AGC_survey2_ENR.jpgGraph courtesy of AGC

A third of contractors responding to the AGC survey also reported that potential employees being unable to pass a drug test was making it hard to fill open positions. Fuglevand noted that marijuana is legal for adults in Montana, but available tests only show whether a person has used marijuana within the past couple of weeks, not whether they are impaired at work. 

“I don’t know if we would care that somebody smoked marijuana last weekend, all we care about is, are they in the proper frame of mind to do their work? That could help substantially,” he said.

Rethinking Workforce Training

Contractors’ difficulty hiring shows the need to rethink how people are prepared for the workforce, according to Simonson. AGC has repeatedly called for public officials to add funding for programs to help more students join the construction industry. Simonson said federal officials should encourage more students to get into construction by boosting funding for the Perkins Act, which appropriates federal money for vocational education programs, and by amending who can qualify for programs like Pell Grants, which provide money to undergraduate students. 
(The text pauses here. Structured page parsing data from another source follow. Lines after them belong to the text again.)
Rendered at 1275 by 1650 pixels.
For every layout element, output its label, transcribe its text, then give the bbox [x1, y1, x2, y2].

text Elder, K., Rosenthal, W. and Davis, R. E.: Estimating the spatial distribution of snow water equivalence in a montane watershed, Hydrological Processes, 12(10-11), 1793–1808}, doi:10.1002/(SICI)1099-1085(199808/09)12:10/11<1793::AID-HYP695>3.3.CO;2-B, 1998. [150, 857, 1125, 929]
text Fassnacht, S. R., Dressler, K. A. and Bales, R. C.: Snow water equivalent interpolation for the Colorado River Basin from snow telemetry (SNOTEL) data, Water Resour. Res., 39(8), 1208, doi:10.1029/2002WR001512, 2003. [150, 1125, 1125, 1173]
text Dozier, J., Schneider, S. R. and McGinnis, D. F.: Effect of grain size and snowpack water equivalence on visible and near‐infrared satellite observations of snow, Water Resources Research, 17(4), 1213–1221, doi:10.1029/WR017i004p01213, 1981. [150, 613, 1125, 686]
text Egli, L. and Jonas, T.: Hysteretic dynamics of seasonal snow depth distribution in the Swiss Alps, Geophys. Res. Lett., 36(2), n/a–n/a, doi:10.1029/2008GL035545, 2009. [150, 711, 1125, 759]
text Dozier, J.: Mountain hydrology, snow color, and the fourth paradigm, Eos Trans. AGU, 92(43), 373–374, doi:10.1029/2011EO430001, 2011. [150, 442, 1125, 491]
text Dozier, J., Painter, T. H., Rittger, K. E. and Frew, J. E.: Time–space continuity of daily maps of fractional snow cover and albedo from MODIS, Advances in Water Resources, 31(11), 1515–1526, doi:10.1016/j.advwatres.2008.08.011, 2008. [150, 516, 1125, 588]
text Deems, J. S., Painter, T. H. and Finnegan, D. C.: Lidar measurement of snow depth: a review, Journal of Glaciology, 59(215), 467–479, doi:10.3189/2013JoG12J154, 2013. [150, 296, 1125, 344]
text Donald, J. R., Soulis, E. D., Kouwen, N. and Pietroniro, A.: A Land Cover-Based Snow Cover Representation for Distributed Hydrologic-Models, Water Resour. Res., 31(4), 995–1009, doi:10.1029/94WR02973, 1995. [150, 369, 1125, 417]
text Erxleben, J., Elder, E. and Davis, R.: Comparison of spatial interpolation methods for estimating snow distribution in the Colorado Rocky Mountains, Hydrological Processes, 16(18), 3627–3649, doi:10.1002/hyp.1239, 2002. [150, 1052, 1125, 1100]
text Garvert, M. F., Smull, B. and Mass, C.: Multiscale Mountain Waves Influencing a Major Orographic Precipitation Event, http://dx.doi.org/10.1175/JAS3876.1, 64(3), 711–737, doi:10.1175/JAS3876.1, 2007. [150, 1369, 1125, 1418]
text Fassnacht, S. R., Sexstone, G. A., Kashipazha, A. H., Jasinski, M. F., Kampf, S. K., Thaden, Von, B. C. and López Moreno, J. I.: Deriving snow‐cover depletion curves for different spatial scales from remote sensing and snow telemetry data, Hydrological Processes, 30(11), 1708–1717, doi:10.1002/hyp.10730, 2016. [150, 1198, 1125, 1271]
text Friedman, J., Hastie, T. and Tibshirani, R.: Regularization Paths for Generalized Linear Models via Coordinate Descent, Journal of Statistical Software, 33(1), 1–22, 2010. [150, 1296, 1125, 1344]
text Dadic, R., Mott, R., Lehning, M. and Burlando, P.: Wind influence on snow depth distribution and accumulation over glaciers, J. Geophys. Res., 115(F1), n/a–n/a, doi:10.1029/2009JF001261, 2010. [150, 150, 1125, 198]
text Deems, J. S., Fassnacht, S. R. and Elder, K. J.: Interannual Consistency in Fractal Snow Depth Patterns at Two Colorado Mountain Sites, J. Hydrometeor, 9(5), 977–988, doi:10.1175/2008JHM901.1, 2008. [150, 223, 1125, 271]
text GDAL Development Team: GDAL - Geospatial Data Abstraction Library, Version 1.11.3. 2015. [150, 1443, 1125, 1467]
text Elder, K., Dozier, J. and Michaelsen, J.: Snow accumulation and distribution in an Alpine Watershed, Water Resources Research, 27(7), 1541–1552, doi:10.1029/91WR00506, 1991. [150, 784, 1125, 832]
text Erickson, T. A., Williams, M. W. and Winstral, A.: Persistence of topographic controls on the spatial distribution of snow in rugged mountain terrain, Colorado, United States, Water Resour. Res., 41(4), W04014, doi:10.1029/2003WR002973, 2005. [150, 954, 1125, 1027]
"We also need to appreciate that it took decades to dismantle our once robust vocational education programs and it will take years to rebuild them,” Simonson said.
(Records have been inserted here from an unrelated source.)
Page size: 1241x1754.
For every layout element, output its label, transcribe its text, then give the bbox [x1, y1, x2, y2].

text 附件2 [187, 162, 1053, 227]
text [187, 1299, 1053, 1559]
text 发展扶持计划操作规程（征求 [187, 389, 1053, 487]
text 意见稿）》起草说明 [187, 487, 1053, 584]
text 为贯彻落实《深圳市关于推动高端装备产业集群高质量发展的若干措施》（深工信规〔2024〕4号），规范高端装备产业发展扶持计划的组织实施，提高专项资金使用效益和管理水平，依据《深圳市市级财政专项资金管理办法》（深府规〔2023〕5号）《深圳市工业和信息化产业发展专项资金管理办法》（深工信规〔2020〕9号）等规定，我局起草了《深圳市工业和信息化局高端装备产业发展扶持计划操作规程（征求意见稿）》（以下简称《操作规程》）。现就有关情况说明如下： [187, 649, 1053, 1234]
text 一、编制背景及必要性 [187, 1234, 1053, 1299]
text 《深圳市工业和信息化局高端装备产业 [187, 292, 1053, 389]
He added that federal lawmakers should allow more people with construction skills to legally enter the country and work in the meantime. 

“And since the only people who benefit from having a large pool of undocumented workers in the country are those who are willing to exploit them, we also need a path to legal status for people who are already here,” he said.

Simonson said more firms have been turning online to recruit employees via social media or targeted digital advertising. They’ve also been spending more on internal training programs to address skill shortages, and offered more money. 81% of responding contractors say they increased base pay rates and 44% say they have provided incentives or bonuses. 

Autodesk Director of Customer Experience and Industry Advocacy Allison Scott said burgeoning uses of artificial intelligence and jobsite robotics can help with the labor shortage but those efforts to use technology are just beginning to have an effect on construction and "it took building information modeling 20 to 30 years to become a standard."

Bill Ryan, workforce development and education coordinator for Montana-based Dick Anderson Construction, said he has found some success with apprenticeships. The company’s four-year apprenticeship program has improved its retention rate from about 20% up to 75% or 80%, he said. Workers who complete the four-year program rise in the company into leadership positions more quickly than other employees. The key is figuring out how to draw and keep younger workers, he adds.

“We have to find the right pieces and put them in the right places to motivate and find out what the motivations are for the younger generation,” Ryan says.